4 January 2018 | Thinking in New Ways

You may already be familiar with Eric Ries (@eicries) as he has received abundant and well-deserved coverage for the “Lean Startup” movement [link]. His book on the subject was a bestseller [link], and you can hear him speak about it on YouTube [link] as well.

Over the holidays, I had the chance to check out his most recent work, The Startup Way: How Entrepreneurial Management Transforms Culture and Drives Growth [link]. It’s well worth your time, for a number of reasons:

  • Ries has become convinced that the psychology and techniques used to grow a startup can be applied to large corporations, such as General Electric.
  • In this sense, he reveals that he has been trying to find ways that “traditional management” and “entrepreneurial management” can learn from each other.
  • He also notes, early in the book, that he has been searching for ways that lean startups can keep succeeding even when they have become large entities.
  • And he declares that he desires to discern what “an organisational transformation process should look like in order to move toward a leaner, more iterative way of working.”

In this new book, one almost enjoys a two-for-one experience as he reviews the principles of his earlier work and then moves rapidly into the lessons he has learned from studying and working with lean startups. The new book also covers the points that need to be considered when one scales up a lean startup, including two great chapters on “Deep Systems” and “Innovation Accounting”.

For me, what was heart-quickening was his third section of the book. Here he talks about “A Unified Theory of Entrepreneurship” and “Toward a Pro-Entrepreneurship Public Policy”. Says Ries in this part of his book:

In fact, I think we are better served by seeing transformation as a fact of life for the foreseeable future. I predict that twenty-first-century managers will live through as many organisational transformations as new-product platforms and come to see organisational forms the same way we see our smartphones — and something disposable that’s top of the line for a few years, then rapidly surpassed.

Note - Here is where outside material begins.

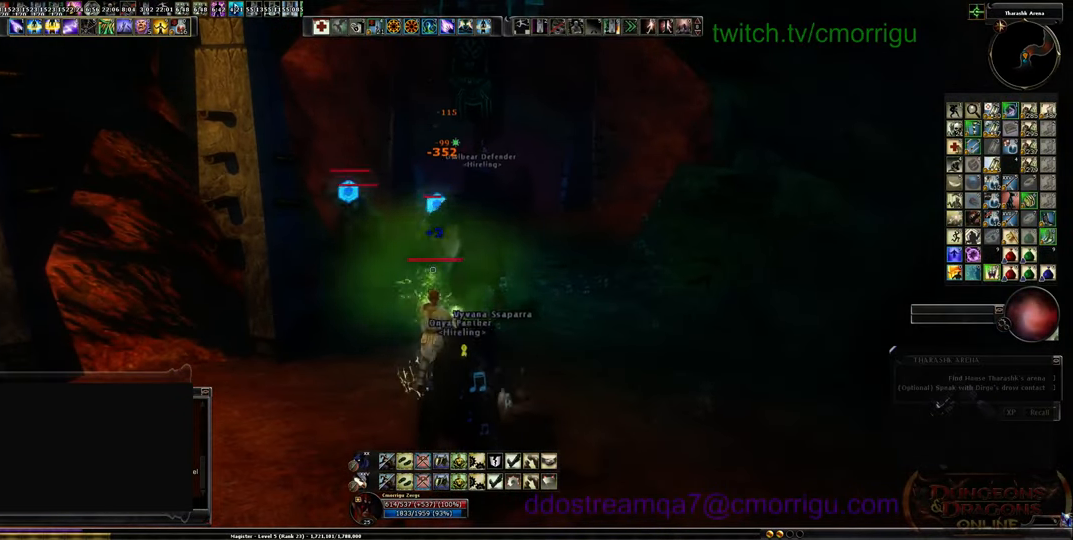
{"keys": [], "events": []}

No weblog review like this can replace the value of reading a book such as Ries’ latest. But, if you are a reader who likes to read slowly at the beginning of a book, then race through the rest, let me propose that you not do that with The Startup Way. For it’s the epilogue that was, for me, worth the price of the book. Here, Ries talks about “A New Civic Religion”: We, says Ries, “have to see entrepreneurship as a core requirement of all employees, because we never know where new and surprising ideas will come from.”

Startup WayRies’ six pillars supporting his “positive vision of what liberal democracy can deliver with the new tools that technology is placing at our disposal” are worth framing. For they lead to a view that management itself can, and needs to, change. “Our goal as a movement should be this: to change management practice to become more adaptive, more humane, more rigorous, and more efficient.” With great insight, Ries insists that such a goal if beyond the scope of business schools or the broadly defined academy of management.

“It is going to require,” says Ries, “a vast movement of like-minded idealists and visionaries to integrate these values into the very fabric of their organizations, in every industry, geography, and sector.” To my mind, that would be tantamount to what Ries titles his epilogue: A New Civic Religion.

Ries is, at every turn, measured and rational in this book. But his overall style truly succeeds in making the reader feel that the heavy weight of the status quo of big companies can be lightened as those managing those companies become more enlightened. Were the world to believe in entrepreneurship as deeply as some believe in traditional religions, it’s just possible that this new year could change jobs and companies, people and societies, leaders and followers.